Point-of-care HIV rapid testing growing in importance
LONDON - June 13, 2014 - PRLog -- In clinical practice scenarios, but also in domestic settings point-of-care tests are indispensable. The lab's Internet portal Medlab-Online.com offers its customers a broad range of high quality in-vitro diagnostic medical devices from a single source.
“The fast and accurate collection of vital signs, including ascertaining the patient’s infection status, such as whether they are HIV positive or not, is frequently necessary. Be that in the emergency room or during care for acute patients,” says Dr Ethan Wing, emergency physician at the London Road Community Hospital in Derby, UK.
"Because if it has to go quickly–for example, in the emergency room in a surgical indication–it is of great importance to determine the infection status of an unknown patient immediately and reliably. The Central Laboratory has, depending on the workload, processing times between half an hour and two hours. The organization of the emergency department is therefore often an extremely challenging task."
Novel and proven to be valid by studies,the immuneochromatographic detection method of high sensitivity and specificity makes it possible to make reliable statements regarding the presence of viral or bacterial infectious diseases from the blood of patients within a few minutes.
Especially foregrounded are possible HIV or Hepatitis C infections that might be present for which neither a vaccination nor a complete cure is currently available.

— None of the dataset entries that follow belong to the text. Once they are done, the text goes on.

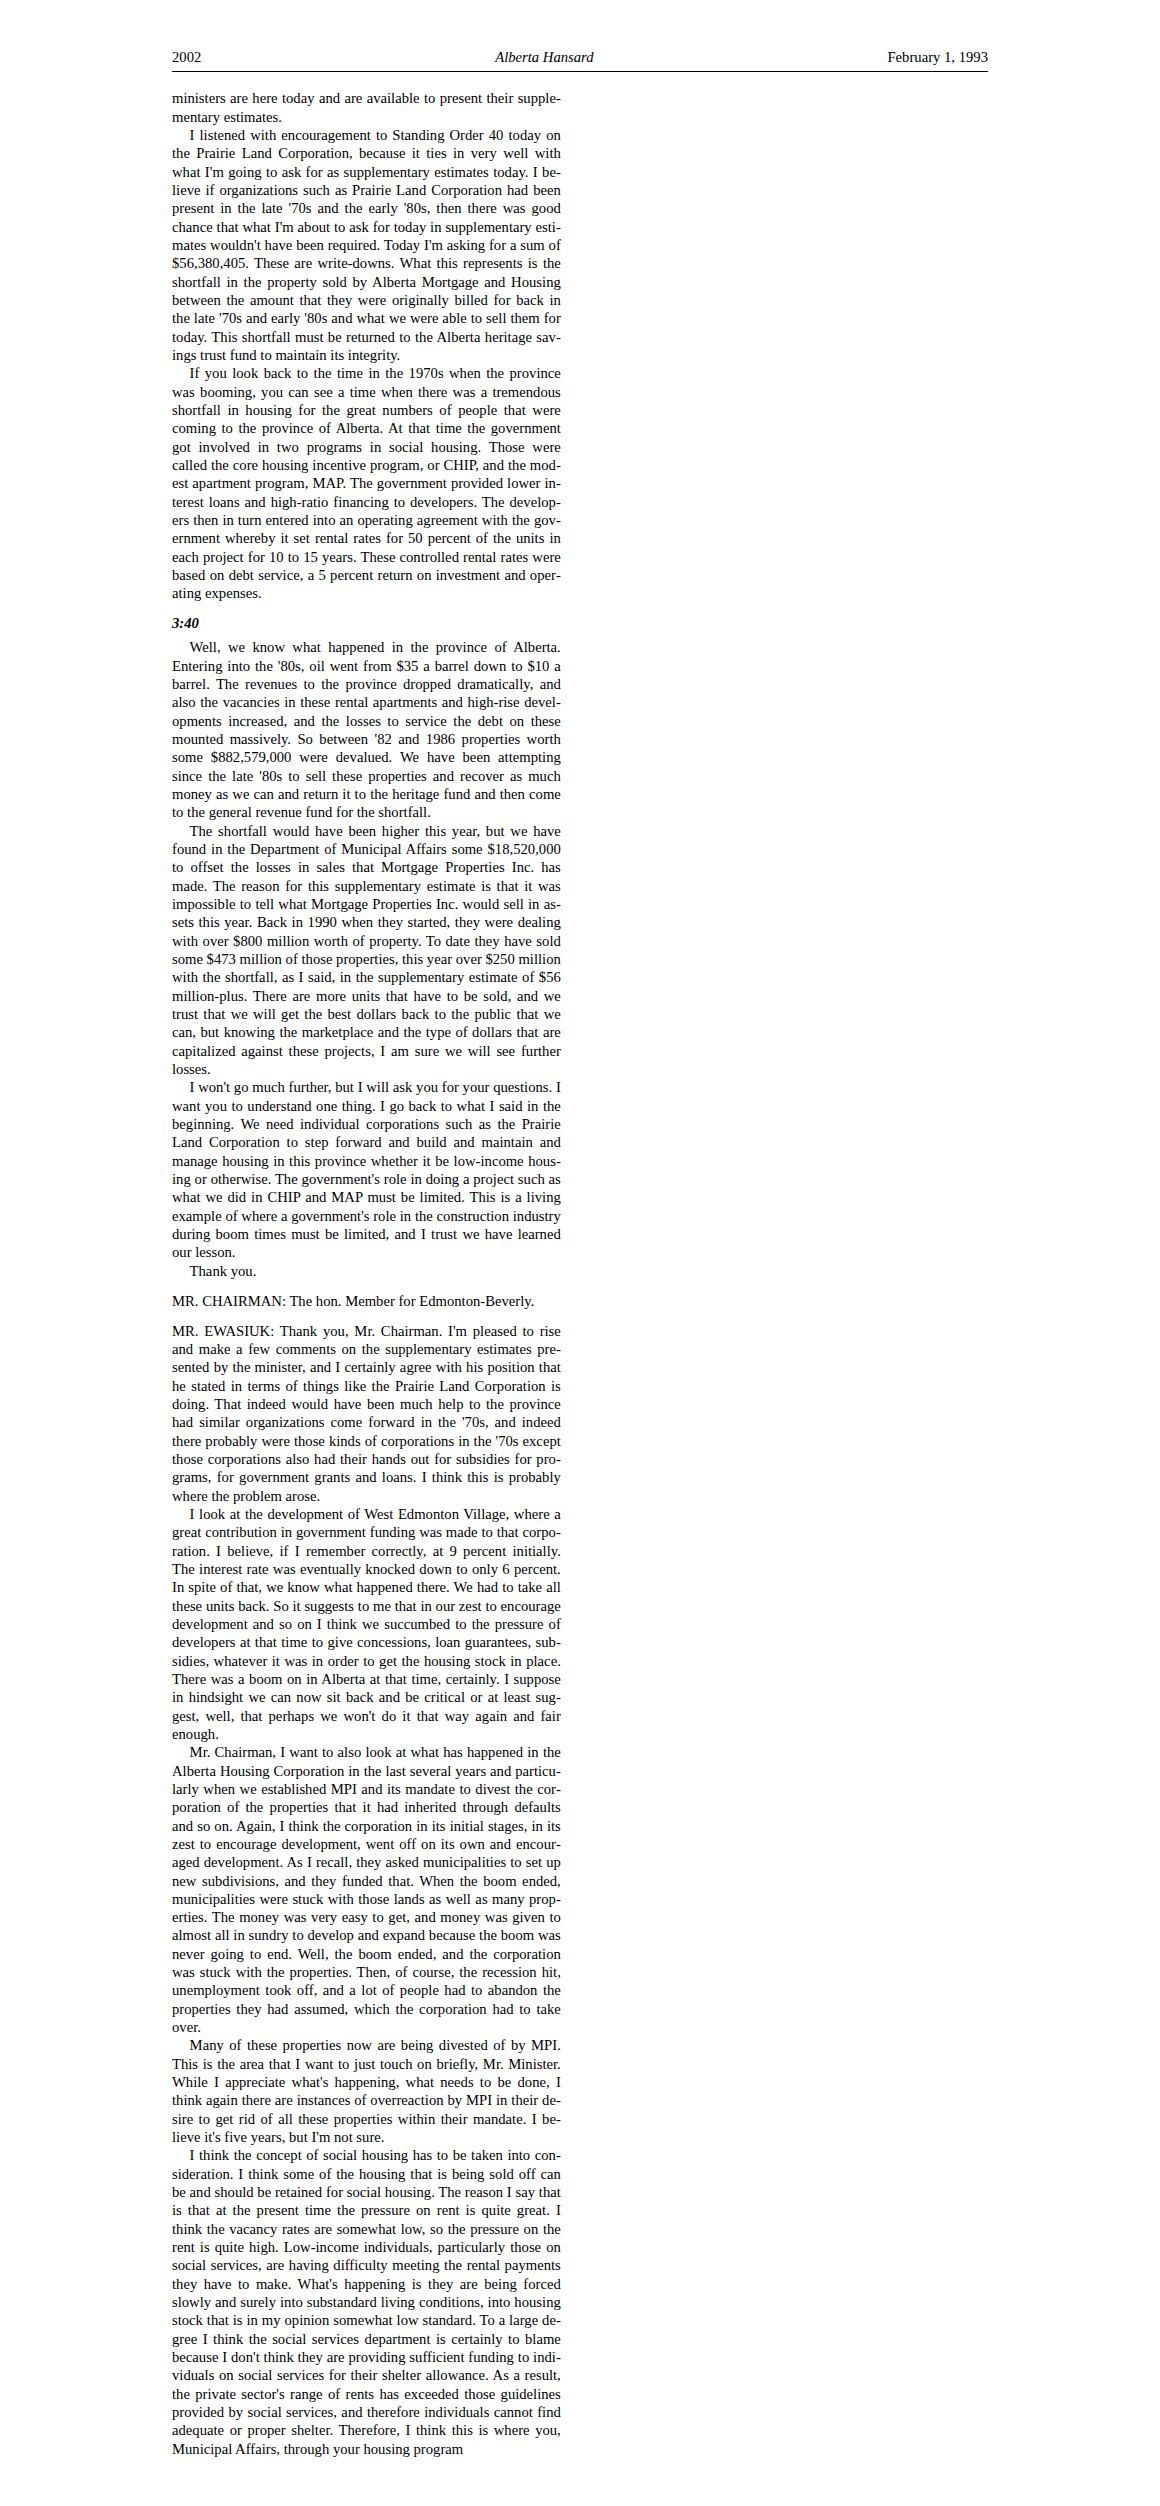2002 Alberta Hansard February 1, 1993
ministers are here today and are available to present their supplementary estimates.
I listened with encouragement to Standing Order 40 today on the Prairie Land Corporation, because it ties in very well with what I'm going to ask for as supplementary estimates today. I believe if organizations such as Prairie Land Corporation had been present in the late '70s and the early '80s, then there was good chance that what I'm about to ask for today in supplementary estimates wouldn't have been required. Today I'm asking for a sum of $56,380,405. These are write-downs. What this represents is the shortfall in the property sold by Alberta Mortgage and Housing between the amount that they were originally billed for back in the late '70s and early '80s and what we were able to sell them for today. This shortfall must be returned to the Alberta heritage savings trust fund to maintain its integrity.
If you look back to the time in the 1970s when the province was booming, you can see a time when there was a tremendous shortfall in housing for the great numbers of people that were coming to the province of Alberta. At that time the government got involved in two programs in social housing. Those were called the core housing incentive program, or CHIP, and the modest apartment program, MAP. The government provided lower interest loans and high-ratio financing to developers. The developers then in turn entered into an operating agreement with the government whereby it set rental rates for 50 percent of the units in each project for 10 to 15 years. These controlled rental rates were based on debt service, a 5 percent return on investment and operating expenses.
3:40
Well, we know what happened in the province of Alberta. Entering into the '80s, oil went from $35 a barrel down to $10 a barrel. The revenues to the province dropped dramatically, and also the vacancies in these rental apartments and high-rise developments increased, and the losses to service the debt on these mounted massively. So between '82 and 1986 properties worth some $882,579,000 were devalued. We have been attempting since the late '80s to sell these properties and recover as much money as we can and return it to the heritage fund and then come to the general revenue fund for the shortfall.
The shortfall would have been higher this year, but we have found in the Department of Municipal Affairs some $18,520,000 to offset the losses in sales that Mortgage Properties Inc. has made. The reason for this supplementary estimate is that it was impossible to tell what Mortgage Properties Inc. would sell in assets this year. Back in 1990 when they started, they were dealing with over $800 million worth of property. To date they have sold some $473 million of those properties, this year over $250 million with the shortfall, as I said, in the supplementary estimate of $56 million-plus. There are more units that have to be sold, and we trust that we will get the best dollars back to the public that we can, but knowing the marketplace and the type of dollars that are capitalized against these projects, I am sure we will see further losses.
I won't go much further, but I will ask you for your questions. I want you to understand one thing. I go back to what I said in the beginning. We need individual corporations such as the Prairie Land Corporation to step forward and build and maintain and manage housing in this province whether it be low-income housing or otherwise. The government's role in doing a project such as what we did in CHIP and MAP must be limited. This is a living example of where a government's role in the construction industry during boom times must be limited, and I trust we have learned our lesson.
Thank you.
MR. CHAIRMAN: The hon. Member for Edmonton-Beverly.
MR. EWASIUK: Thank you, Mr. Chairman. I'm pleased to rise and make a few comments on the supplementary estimates presented by the minister, and I certainly agree with his position that he stated in terms of things like the Prairie Land Corporation is doing. That indeed would have been much help to the province had similar organizations come forward in the '70s, and indeed there probably were those kinds of corporations in the '70s except those corporations also had their hands out for subsidies for programs, for government grants and loans. I think this is probably where the problem arose.
I look at the development of West Edmonton Village, where a great contribution in government funding was made to that corporation. I believe, if I remember correctly, at 9 percent initially. The interest rate was eventually knocked down to only 6 percent. In spite of that, we know what happened there. We had to take all these units back. So it suggests to me that in our zest to encourage development and so on I think we succumbed to the pressure of developers at that time to give concessions, loan guarantees, subsidies, whatever it was in order to get the housing stock in place. There was a boom on in Alberta at that time, certainly. I suppose in hindsight we can now sit back and be critical or at least suggest, well, that perhaps we won't do it that way again and fair enough.
Mr. Chairman, I want to also look at what has happened in the Alberta Housing Corporation in the last several years and particularly when we established MPI and its mandate to divest the corporation of the properties that it had inherited through defaults and so on. Again, I think the corporation in its initial stages, in its zest to encourage development, went off on its own and encouraged development. As I recall, they asked municipalities to set up new subdivisions, and they funded that. When the boom ended, municipalities were stuck with those lands as well as many properties. The money was very easy to get, and money was given to almost all in sundry to develop and expand because the boom was never going to end. Well, the boom ended, and the corporation was stuck with the properties. Then, of course, the recession hit, unemployment took off, and a lot of people had to abandon the properties they had assumed, which the corporation had to take over.
Many of these properties now are being divested of by MPI. This is the area that I want to just touch on briefly, Mr. Minister. While I appreciate what's happening, what needs to be done, I think again there are instances of overreaction by MPI in their desire to get rid of all these properties within their mandate. I believe it's five years, but I'm not sure.
I think the concept of social housing has to be taken into consideration. I think some of the housing that is being sold off can be and should be retained for social housing. The reason I say that is that at the present time the pressure on rent is quite great. I think the vacancy rates are somewhat low, so the pressure on the rent is quite high. Low-income individuals, particularly those on social services, are having difficulty meeting the rental payments they have to make. What's happening is they are being forced slowly and surely into substandard living conditions, into housing stock that is in my opinion somewhat low standard. To a large degree I think the social services department is certainly to blame because I don't think they are providing sufficient funding to individuals on social services for their shelter allowance. As a result, the private sector's range of rents has exceeded those guidelines provided by social services, and therefore individuals cannot find adequate or proper shelter. Therefore, I think this is where you, Municipal Affairs, through your housing program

It is particularly notable that a HIV rapid test eliminates time spent on sample preparation and the patient gains valuable time that would have otherwise been lost by involving the central laboratory. What-is-more, the hospital staff can modify their behavior accordingly, and can, in particular, be promptly given post-exposure prophylaxis if inadvertent contact with a potentially infected patient's blood has occurred.

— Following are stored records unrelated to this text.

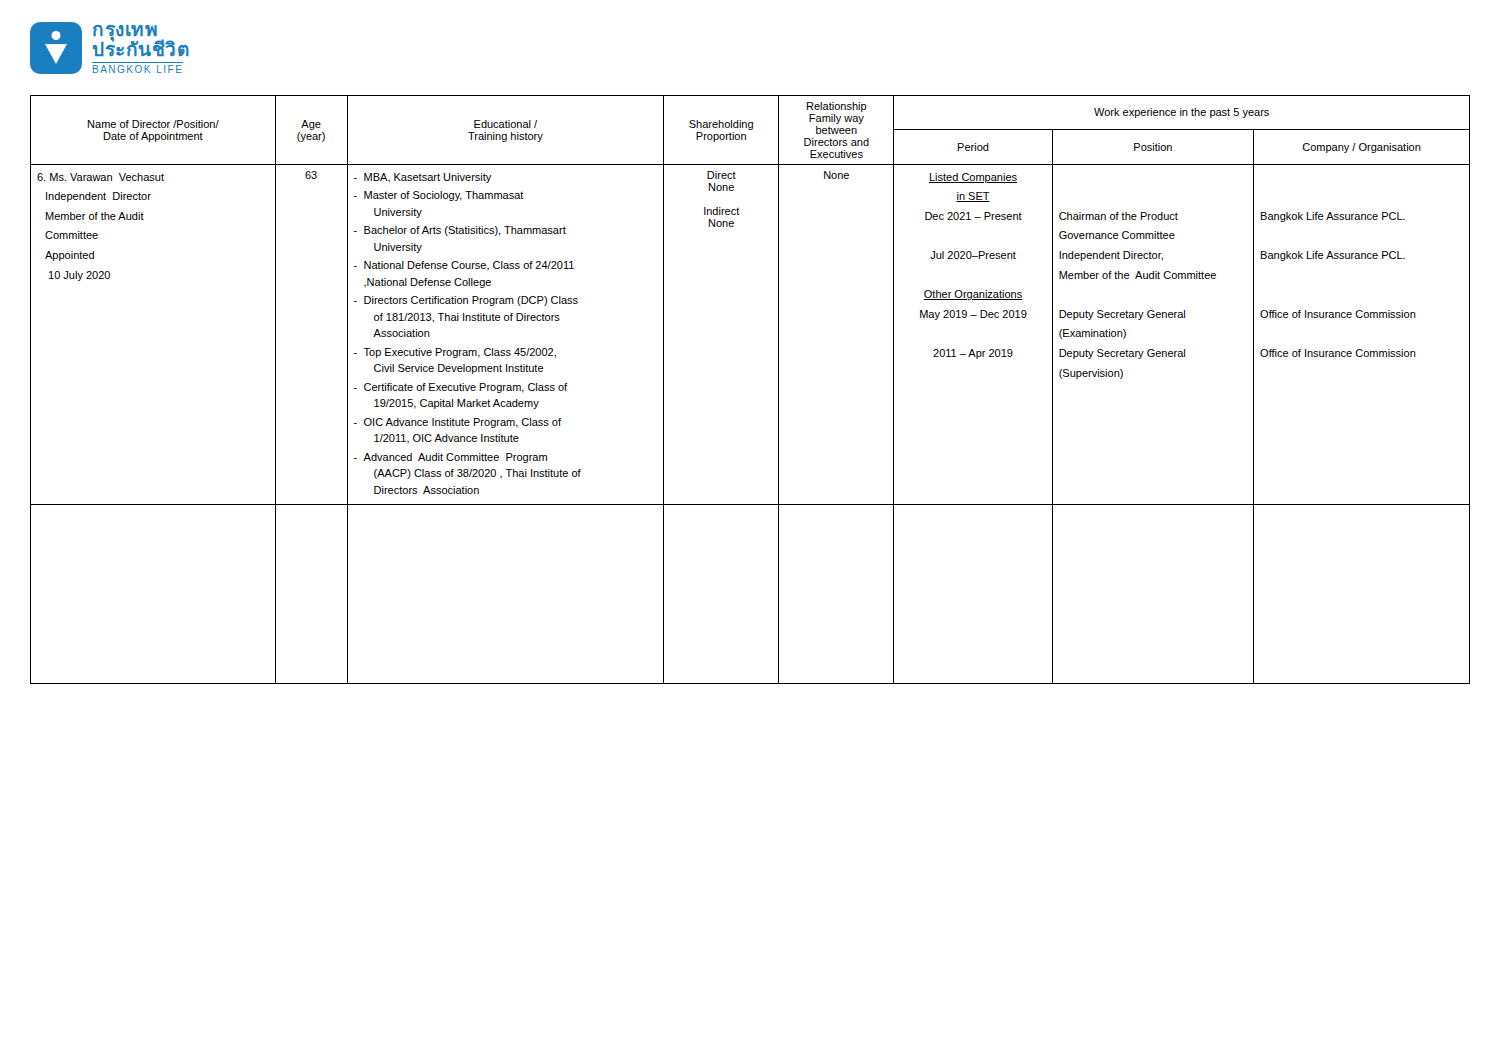กรุงเทพ
ประกันชีวิต
BANGKOK LIFE
| Name of Director /Position/ Date of Appointment | Age (year) | Educational / Training history | Shareholding Proportion | Relationship Family way between Directors and Executives | Work experience in the past 5 years |
| --- | --- | --- | --- | --- | --- |
| Period | Position | Company / Organisation |
| 6. Ms. Varawan Vechasut Independent Director Member of the Audit Committee Appointed 10 July 2020 | 63 | MBA, Kasetsart University Master of Sociology, Thammasat University Bachelor of Arts (Statisitics), Thammasart University National Defense Course, Class of 24/2011 ,National Defense College Directors Certification Program (DCP) Class of 181/2013, Thai Institute of Directors Association Top Executive Program, Class 45/2002, Civil Service Development Institute Certificate of Executive Program, Class of 19/2015, Capital Market Academy OIC Advance Institute Program, Class of 1/2011, OIC Advance Institute Advanced Audit Committee Program (AACP) Class of 38/2020 , Thai Institute of Directors Association | Direct None Indirect None | None | Listed Companies in SET Dec 2021 – Present Jul 2020–Present Other Organizations May 2019 – Dec 2019 2011 – Apr 2019 | Chairman of the Product Governance Committee Independent Director, Member of the Audit Committee Deputy Secretary General (Examination) Deputy Secretary General (Supervision) | Bangkok Life Assurance PCL. Bangkok Life Assurance PCL. Office of Insurance Commission Office of Insurance Commission |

Furthermore, in the domestic setting of the classic home test, point-of-care tests, such as pregnancy tests and blood glucose tests, administered by the patient, have been established practice for decades. The controversy is currently whether a HIV test kit, in this format, should be made available for everyone and whether it could help to curb the spread of the dangerous immunodeficiency disease.
The great advantage of a HIV home test is that it can be carried out in complete anonymity. The patient does not need to overcome inhibitions such as having to confide in an unknown person; it is estimated that one could reach a significant percentage of the 100,000 people in the European Union who currently are not aware of their HIV positive status. This would make it possible to prevent new HIV infections and allow affected people to start life-saving therapy faster.